Reading passage:
Gaffaweb > Love & Anger > 1996-45 > [ Date Index | Thread Index ]
[Date Prev] [Date Next] [Thread Prev] [Thread Next]


Re: A Kate fix?

From: Richard Bensam <rabensam@earthlink.net>
Date: Thu, 28 Nov 1996 21:21:45 -0500
Subject: Re: A Kate fix?
To: Love-Hounds <love-hounds@gryphon.com>
Content-Type: text/plain; charset="us-ascii"
In-Reply-To: <Pine.BSI.3.95.961127171926.16586A-100000@miso.wwa.com>
References: <57horn$3ud@tlpnews.tlp.com>
Sender: owner-love-hounds

Vickie wrote:

>Look, honest, if you want a "Kate fix" without listening
>to Kate, if you want someone who *is* influenced by Kate,
>and who freely and gladly admits it, if you want someone
>who gets absolutely *no* thunder and is totally ignored
>by just about everybody in the universe, then try Happy
>Rhodes. She's much closer to Kate in feel, sound and
>sphere than Tori, and you'll be supporting an Indie
>artist who has to take out bank loans and work day
>jobs to get albums made.
>
>Warning though: she's her own artist, with her own
>style. She's no more a "Kate wannabe" than Iggy Pop.

Well, maybe a *tiny* bit more.  ;-)  To my knowledge, Iggy Pop never
patterned a song after "Night Scented Stock" or interpolated lyrics from
"Running Up That Hill" into an acoustic tribute version.

The thing about Happy Rhodes is that rather than trying to copy anyone, she
seems to have sat down with the music she really loves -- Kate, Peter
Gabriel, David Bowie, Yes, and Xenu knows who else -- and examined it,
tried to figure out how it works, and then brought those qualities into her
own work.  Finding the Kate within herself, so to speak, rather than trying
to sound like Kate.  And this, paradoxically, makes her all the more like
Kate, who is equally passionate about the music she loves.

Things to do:
1. Translate this sentence from the Love-Hounds post about Happy Rhodes into Spanish: "Warning though: she's her own artist, with her own style."
2. From the Love-Hounds post about Happy Rhodes, return the part that opens with the words containing "Well, maybe a" and closes with "acoustic tribute version.".
3. Answer these questions on the Love-Hounds post about Happy Rhodes:
(a) Who is named as the sender of the reply?
(b) According to Vickie, what does Happy Rhodes have to do to get albums made?
(c) Lyrics from which song were interpolated into an acoustic tribute version?

[Saved data entries]
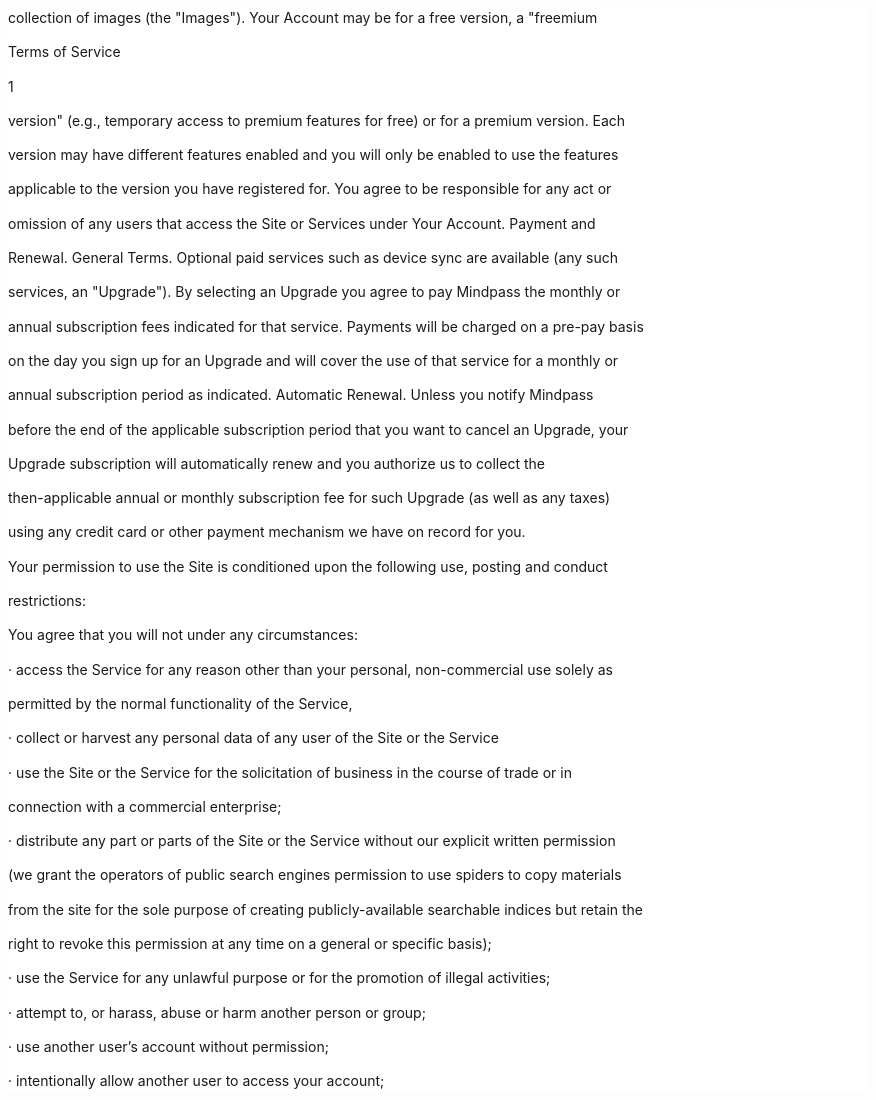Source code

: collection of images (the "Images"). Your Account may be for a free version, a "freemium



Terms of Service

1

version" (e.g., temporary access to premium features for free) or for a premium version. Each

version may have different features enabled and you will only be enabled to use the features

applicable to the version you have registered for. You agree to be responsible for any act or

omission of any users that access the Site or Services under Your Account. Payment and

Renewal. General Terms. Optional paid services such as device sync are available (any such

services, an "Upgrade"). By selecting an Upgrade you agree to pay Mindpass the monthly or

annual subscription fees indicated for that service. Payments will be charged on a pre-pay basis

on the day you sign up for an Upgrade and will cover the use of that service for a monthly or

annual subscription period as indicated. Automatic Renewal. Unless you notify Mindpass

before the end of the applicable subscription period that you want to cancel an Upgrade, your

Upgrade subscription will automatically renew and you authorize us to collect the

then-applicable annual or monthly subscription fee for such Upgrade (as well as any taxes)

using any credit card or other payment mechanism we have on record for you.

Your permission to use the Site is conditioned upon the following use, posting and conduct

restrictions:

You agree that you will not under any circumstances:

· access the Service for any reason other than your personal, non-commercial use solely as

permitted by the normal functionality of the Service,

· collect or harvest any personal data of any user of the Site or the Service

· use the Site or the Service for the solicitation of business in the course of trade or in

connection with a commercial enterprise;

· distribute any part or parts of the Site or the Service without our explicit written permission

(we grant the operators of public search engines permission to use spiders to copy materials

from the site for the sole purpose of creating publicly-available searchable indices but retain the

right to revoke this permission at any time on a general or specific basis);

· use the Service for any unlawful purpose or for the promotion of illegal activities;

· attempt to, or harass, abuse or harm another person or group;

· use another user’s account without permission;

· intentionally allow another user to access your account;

Outputs for the tasks:
1. Pero una advertencia: es una artista con identidad propia, con su propio estilo.

2.
Well, maybe a *tiny* bit more.  ;-)  To my knowledge, Iggy Pop never
patterned a song after "Night Scented Stock" or interpolated lyrics from
"Running Up That Hill" into an acoustic tribute version.

3.
(a) Richard Bensam
(b) Take out bank loans and work day jobs
(c) "Running Up That Hill"